The Pace Egg Play

Whilst the Pace Egg Play in Calderdale is nowadays confined to the upper stretches of the valley, especially Midgley, Hebden Bridge and Heptonstall, the tradition was recorded in Brighouse, Hipperholme, Elland and Greetland during the 19th Century. The Play, a form of folk drama performed on the streets of such towns by a troupe of local actors annually on Good Friday, is a distinctive version of the Mummers Plays which have been performed across England for centuries during religious festivals, chiefly at Christmas or All Souls Day in many areas. The Pace Egg variant is found primarily in West Yorkshire and Lancashire and is characteristic in occurring at Easter, typically on Good Friday. Indeed, the name “Pace” is a corruption of the Latin word “Paschal” which is a liturgical term for Easter.

The basic structure of the Pace Egg narrative is consistent with mummers plays across the country. The hero, usually portrayed as Saint George, confronts a number of antagonists, represented in the Calder Valley by the Black Prince of Paradine, Hector and the Bold Slasher. George boasts of his prowess in combat but is nonetheless slain or mortally wounded in a duel with the Bold Slasher and subsequently resurrected by the medicine of the Doctor. There are also a number of incidental characters in the drama, including a Fool figure known as in the Calder Valley as Toss Pot, who rejoices when George rises from the dead and generally capers throughout the play. Following the performance, the participants circulate collecting donations from the onlookers.

A number of factors distinguish the Calder Valley version besides the date of its performance. The first is the elaborate costumes and headgear worn. The players are typically attired in red tunics and most uniquely, teetering hats garlanded with flowers, the design and construction of which is a matter of some pride. The second is the performance of the Pace Egg Song sung by the cast at the end of the play, the melody and lyrics of which are unknown elsewhere. Meanwhile, it is recorded that in the 19th Century, the Brighouse and Hipperholme presentation of the play was accompanied by dancing to an air known as the Kirkby Malzeard Sword Dance tune, a tradition which seems to be unique to those settlements in the lower valley and not documented even elsewhere in Calderdale.

The precise origin of Pace Egging is controversial. Throughout most of the 20th Century, folklorists under the influence of Victorian anthropologist Sir James Frazer believed the play to have pre-Christian origins. Prior to the circulation of a standardised text in chapbooks during the 1830s, the script of the play had been passed down orally and it was often assumed that such oral transmission could extend far back into the midsts of time in isolated communities. Moreover, the apparent theme of death and rebirth, echoing the cycling of the seasons, was – according to folklorists in the Frazerian tradition – a form of ritualised sympathetic magic, designed to ensure the continued coming of spring. This interpretation is still believed by many today, often including the players themselves, appearing in their promotional material.

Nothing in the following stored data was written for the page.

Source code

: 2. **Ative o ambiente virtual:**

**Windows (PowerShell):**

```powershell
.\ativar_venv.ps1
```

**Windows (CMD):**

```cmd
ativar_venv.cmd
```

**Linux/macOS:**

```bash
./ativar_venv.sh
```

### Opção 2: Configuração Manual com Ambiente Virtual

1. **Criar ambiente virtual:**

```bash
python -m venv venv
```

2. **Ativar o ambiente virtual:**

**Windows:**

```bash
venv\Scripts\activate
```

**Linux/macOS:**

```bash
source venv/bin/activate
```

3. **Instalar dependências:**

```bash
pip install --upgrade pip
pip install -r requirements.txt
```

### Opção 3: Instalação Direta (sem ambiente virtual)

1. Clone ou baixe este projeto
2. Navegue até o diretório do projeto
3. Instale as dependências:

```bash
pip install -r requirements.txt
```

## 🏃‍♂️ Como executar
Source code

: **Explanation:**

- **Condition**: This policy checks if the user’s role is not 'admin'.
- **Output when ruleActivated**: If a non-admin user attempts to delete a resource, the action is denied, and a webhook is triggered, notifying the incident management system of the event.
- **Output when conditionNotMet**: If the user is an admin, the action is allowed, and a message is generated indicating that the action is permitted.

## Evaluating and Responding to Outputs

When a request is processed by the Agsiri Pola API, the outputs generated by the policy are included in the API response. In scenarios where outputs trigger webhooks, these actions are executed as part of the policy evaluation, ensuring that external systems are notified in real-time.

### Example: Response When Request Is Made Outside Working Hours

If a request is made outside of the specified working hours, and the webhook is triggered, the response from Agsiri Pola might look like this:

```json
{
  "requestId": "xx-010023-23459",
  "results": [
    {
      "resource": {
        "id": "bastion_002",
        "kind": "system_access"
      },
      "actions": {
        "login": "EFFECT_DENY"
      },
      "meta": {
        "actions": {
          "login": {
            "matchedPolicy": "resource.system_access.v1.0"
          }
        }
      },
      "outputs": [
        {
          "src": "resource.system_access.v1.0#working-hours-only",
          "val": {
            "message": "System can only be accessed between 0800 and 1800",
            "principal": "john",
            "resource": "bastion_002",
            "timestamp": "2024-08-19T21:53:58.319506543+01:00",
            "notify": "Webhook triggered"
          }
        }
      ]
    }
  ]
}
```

However, more recently scholars such as Eddie Cass in his book The Pace Egg Plays of the Calder Valley have argued that such a reading is fanciful. Although the narrative of the play is thought to be based on a story in Richard Johnson’s 1596 work History of the Seven Champions of Christendom, no reference to the play has been found prior to the early 1700s. Whilst such references suggest it was already well-established by that time and it was not common for earlier commentators to discuss what they perceived as vulgar folk traditions, many social historians now doubt that it existed much before the 18th Century. Rather than a ritual drama, the play is now believed to be a “legitimised wealth transaction,” essentially a socially acceptable form of begging in a form enjoyed by both rich and poor and confined to appropriate times.

Such sober, deflationary accounts of calendar customs are very much in academic fashion at the moment and as academic fashion changes as often as the wind, the truth may be altogether more obscure. Even assuming the play doesn’t significantly pre-date the 18th Century, a continuity of tradition over three hundred years through such upheavals as the Industrial Revolution and two World Wars is not to be sniffed at. Whilst Pace Egging did substantially die out following the Great War, it was successfully revived in Calderdale during the mid-Twentieth Century and endures today. The play was still performed in Brighouse by the Brighouse Children’s Theatre from 1949 but alas faltered during the 1990s. However, in the upper valley it is still going strong in the hands of the pupils of Calder Valley High and should continue for years to come.